Tuesday, April 21, 2009

217 Henry Street: Louis Lepke Buchalter



According to Ron Roth, the infamous Lepke lived here sometime between 1900-1910. Lepke was mentioned previously with a slide show
from wikipedia
Louis "Lepke" Buchalter (12 February 1897 – 4 March 1944) was a Jewish- American mobster of the 1930s. He is the only major mob boss ever to have been executed by state or federal authorities for his crimes.
Born in 1897 to Eastern European immigrants on the Lower East Side of Manhattan, Buchalter took on the nickname "Lepke" at an early age. The name was an abridgement of the affectionate diminutive "Lepkeleh" ("Little Louis" in Yiddish) his mother had called him when he was a small boy. By 1919, at the age of only 22, he had already served two prison terms.
Upon his release, he teamed up with his childhood friend, Jacob "Gurrah" Shapiro, gradually gaining control of the garment industry unions on the Lower East Side. He used the unions to threaten strikes and demand weekly payments from factory owners while simultaneously dipping into union bank accounts. His control of the unions later evolved into a general protection racket, extending into such areas as bakery trucking. The unions were an extremely profitable venture for him, and he kept a firm hold on them even after becoming an important figure in the organized crime world.
In the early 1930s, Charles "Lucky" Luciano, Lepke, and John "Johnny The Fox" Torrio, (the former Chicago boss and mentor of Al Capone), formed a loose alliance. To take care of any problems that arose, Luciano's associates Benjamin "Bugsy" Siegel and Meyer Lansky formed Murder, Inc. Originally a band of Brooklyn killers, they were highly effective and eventually used to fulfill most murder contracts. Control of the group soon passed to Lepke and Albert "Mad Hatter" Anastasia, as Siegel and Lansky had larger concerns to deal with. Murder, Inc., the name given to it by the media in the 1940s, was credited with carrying out numerous contract killings throughout the country, including the slaying of Dutch Schultz.
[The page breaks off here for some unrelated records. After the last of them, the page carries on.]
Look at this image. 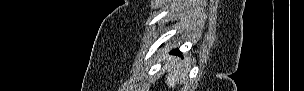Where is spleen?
Here are the masks:
<instances>
[{
    "instance_id": "spleen-1",
    "label": "spleen",
    "mask_w": 304,
    "mask_h": 91,
    "mask_svg": "<svg viewBox=\"0 0 304 91\" xmlns=\"http://www.w3.org/2000/svg\"><path fill=\"white\" fill-rule=\"evenodd\" d=\"M170 72L168 76H166V84L169 86V88L174 89L176 84L181 81L186 73L182 66L178 67V64L175 61H171L169 64Z\"/></svg>"
}]
</instances>
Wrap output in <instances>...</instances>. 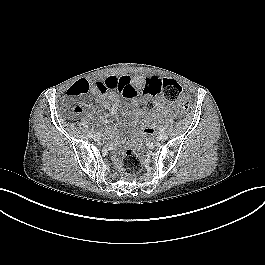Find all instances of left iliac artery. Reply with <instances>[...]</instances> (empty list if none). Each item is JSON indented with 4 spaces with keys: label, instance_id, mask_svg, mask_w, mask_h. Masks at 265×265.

As many as a hundred corpses have been attributed to Lepke[citation needed]. Some of the hitmen at Lepke's disposal included Abe "Kid Twist" Reles, Seymour "Blue Jaw" Magoon, Frank "Dasher" Abbandando, Harry "Happy" Maione, Albert "Tick-Tock" Tannenbaum, and Harry "Pittsburgh Phil" Strauss (known as "Pittsburgh Phil" despite his having no known connection to that city). The killing of Dutch Schultz on 23 October 1935 was a major killing for the group, as was the murder of Louis "Pretty" Amberg the same day.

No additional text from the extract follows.